(THE PROBLEM): In the dictionary conversion guide, why should you check the stylesheets and XSpec tests before generating a format?

(SELECTED EXTRACT):
Scripts and stylesheets for converting the XML dump files to various XML-based dictionary formats.
The fastest way to get started is to run the conversions with Docker.
Create the following directories:
$HOME/hunnor
$HOME/hunnor/build
$HOME/hunnor/data
$HOME/hunnor/deploy
$HOME/hunnor/tools
Download XML dump files from Dropbox:
- Go to https://dict.hunnor.net/about
- Click on the link to the Dropbox folder with the database exports (look for Adatbázisok or Dropbox)
- Download and extract
HunNor-XML-HN.xml.gz
andHunNor-XML-NH.xml.gz
- Move the extracted XML files to the
data
directory
Some conversions require tools that are not included in the Docker image:
Target | Tool | Installation |
---|---|---|
export.android.generate | export-lucene-indexer-1.0.0.jar | Package the export-lucene repo with Maven |
export.kindle.compile.nb | kindlegen | Downloaded automatically by ant |
export.xdxf.pocketbook.compile.hu | converter.exe | Downloaded automatically by ant |
export.xdxf.pocketbook.compile.nb | converter.exe | Downloaded automatically by ant |
Start the Docker container:
docker run\ --name export-ant\ --volume $HOME/hunnor/data:/data\ --volume $HOME/hunnor/deploy:/deploy\ --volume $HOME/hunnor/tools:/tools\ hunnordict/export-ant\ -Dbuild.dir=/data\ -lib /tools/export-lucene-indexer-1.0.0.jar\ export
You can replace 'export' with the target you want to run.
Depending on the target, the generated files will be either in the build
or deploy
directory.
Check the formats
directory for the available formats.
Each format can be generated by applying XSLT transformations to the XML dump files.
While some formats use the XML dump files directly, others use an intermediate, pre-processed XML file that can be generated by applying the simple-html
stylesheet to the XML dump files. Check the stylesheets and the XSpec tests to determine the proper input format.
The format of Apple's Dictionary app for Mac. iOS uses the same dictionary file format, but there is no officially supported way to install custom dictionaries on iOS.

Data items
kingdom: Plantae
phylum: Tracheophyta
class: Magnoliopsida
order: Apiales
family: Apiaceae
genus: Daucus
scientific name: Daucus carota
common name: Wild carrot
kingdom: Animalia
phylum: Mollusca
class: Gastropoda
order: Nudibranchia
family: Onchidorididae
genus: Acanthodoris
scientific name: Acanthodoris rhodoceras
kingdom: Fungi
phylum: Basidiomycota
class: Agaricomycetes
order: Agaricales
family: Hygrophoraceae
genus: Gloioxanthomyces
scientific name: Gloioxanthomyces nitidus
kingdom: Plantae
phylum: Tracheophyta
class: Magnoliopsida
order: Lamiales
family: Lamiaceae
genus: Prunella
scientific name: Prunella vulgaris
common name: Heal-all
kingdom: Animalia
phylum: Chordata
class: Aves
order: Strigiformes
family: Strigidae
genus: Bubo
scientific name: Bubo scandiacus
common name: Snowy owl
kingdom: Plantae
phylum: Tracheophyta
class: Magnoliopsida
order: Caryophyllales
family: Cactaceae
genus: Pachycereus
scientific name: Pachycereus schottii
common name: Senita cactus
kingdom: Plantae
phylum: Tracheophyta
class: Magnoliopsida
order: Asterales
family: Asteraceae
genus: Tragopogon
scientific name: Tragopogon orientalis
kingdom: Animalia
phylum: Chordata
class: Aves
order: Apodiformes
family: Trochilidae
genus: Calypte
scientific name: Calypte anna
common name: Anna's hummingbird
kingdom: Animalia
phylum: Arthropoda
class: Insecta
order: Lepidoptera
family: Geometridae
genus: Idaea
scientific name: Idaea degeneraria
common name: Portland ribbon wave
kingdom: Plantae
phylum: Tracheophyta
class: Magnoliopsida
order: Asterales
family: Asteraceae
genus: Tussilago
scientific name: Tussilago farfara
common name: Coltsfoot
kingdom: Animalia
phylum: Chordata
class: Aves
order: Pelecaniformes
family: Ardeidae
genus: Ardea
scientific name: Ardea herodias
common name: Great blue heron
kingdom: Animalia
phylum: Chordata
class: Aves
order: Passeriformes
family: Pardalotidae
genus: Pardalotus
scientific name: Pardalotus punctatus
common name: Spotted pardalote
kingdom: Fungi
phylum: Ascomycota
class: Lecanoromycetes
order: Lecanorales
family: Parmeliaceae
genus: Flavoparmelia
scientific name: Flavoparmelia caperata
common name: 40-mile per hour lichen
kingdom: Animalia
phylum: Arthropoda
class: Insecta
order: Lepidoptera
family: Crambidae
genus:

(FULL SOLUTION): Formats differ in their input. Some use the XML dump files directly. Others use an intermediate, pre-processed XML file made by applying the simple-html stylesheet to the dump files. The stylesheets and XSpec tests show which input a format needs.